§ Problem statement
Omit the images and return the remaining entries unchanged.
Data excerpts section start
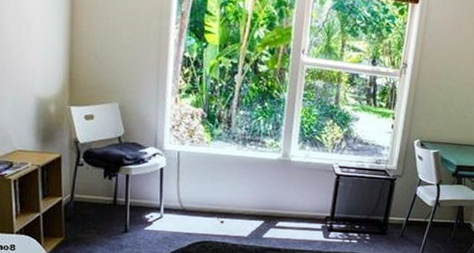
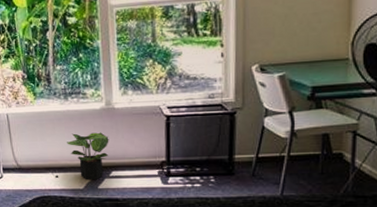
potted plant: none [238,180,281,229] -> present [67,132,109,180]

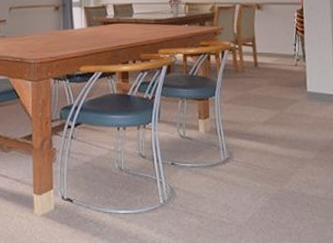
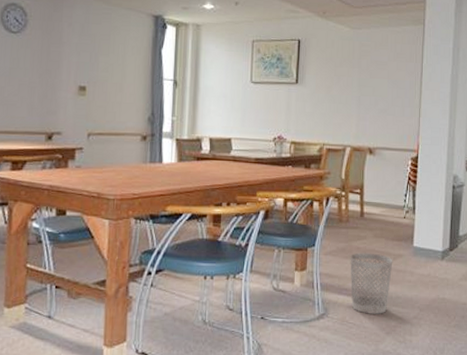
wastebasket: none [248,99,290,157] -> present [350,252,393,314]

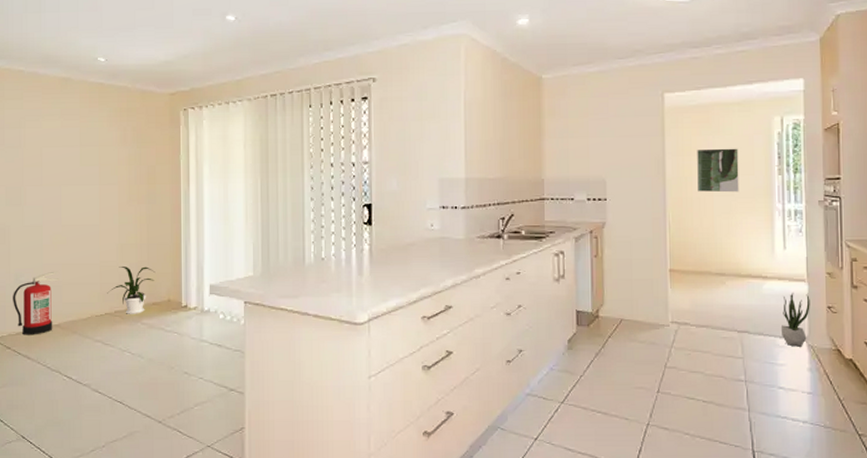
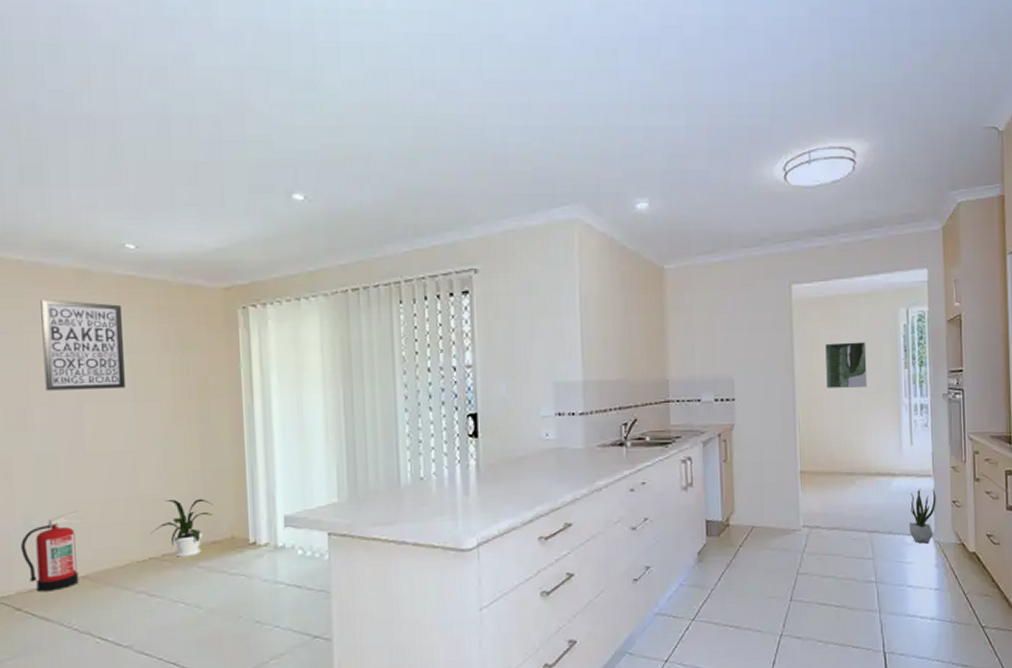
wall art: none [35,101,93,174] -> present [40,298,125,391]

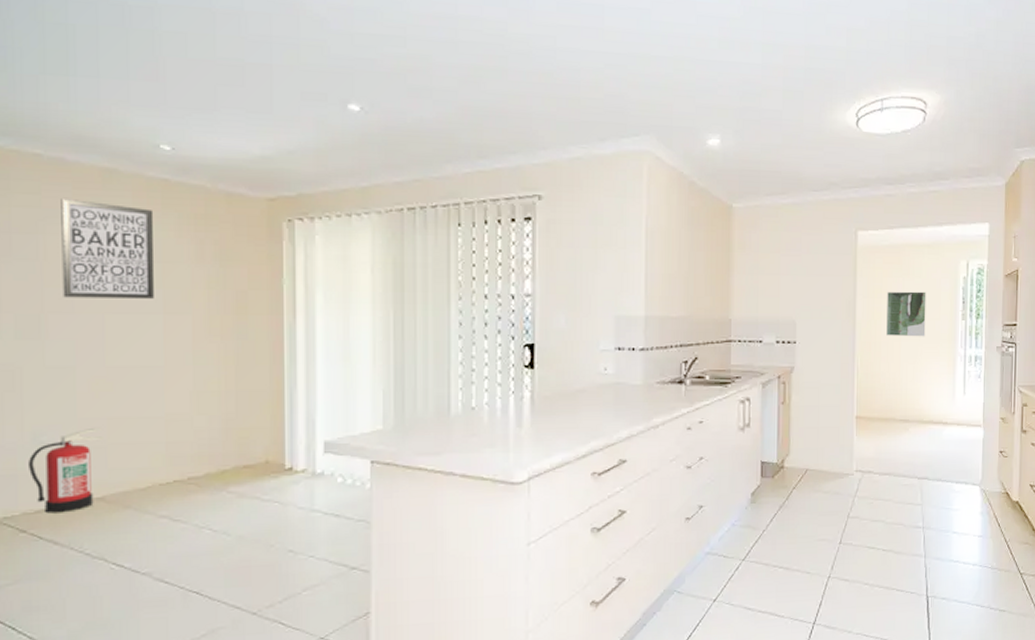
house plant: present [151,498,214,557] -> none [176,420,248,481]
potted plant: present [908,489,936,544] -> none [957,438,985,492]

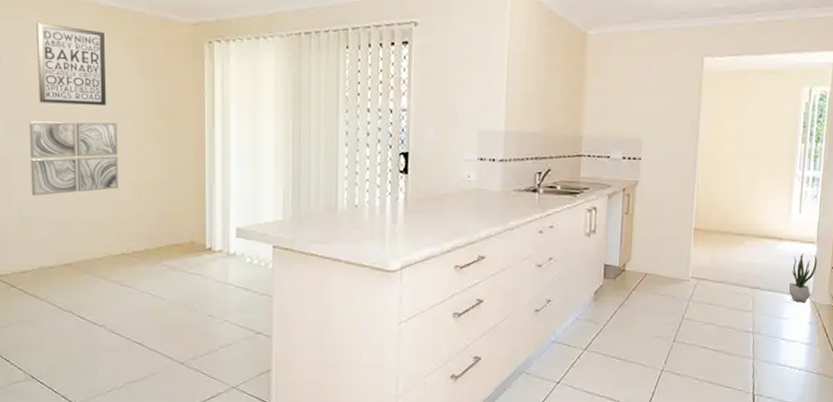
fire extinguisher: present [29,427,103,514] -> none [16,208,70,274]
wall art: none [48,319,170,415] -> present [29,121,119,196]
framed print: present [886,291,926,337] -> none [727,114,768,158]
potted plant: none [957,438,985,492] -> present [789,254,817,303]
Data excerpts section end
§ Answer
potted plant: none [238,180,281,229] -> present [67,132,109,180]

wastebasket: none [248,99,290,157] -> present [350,252,393,314]

wall art: none [35,101,93,174] -> present [40,298,125,391]

house plant: present [151,498,214,557] -> none [176,420,248,481]
potted plant: present [908,489,936,544] -> none [957,438,985,492]

fire extinguisher: present [29,427,103,514] -> none [16,208,70,274]
wall art: none [48,319,170,415] -> present [29,121,119,196]
framed print: present [886,291,926,337] -> none [727,114,768,158]
potted plant: none [957,438,985,492] -> present [789,254,817,303]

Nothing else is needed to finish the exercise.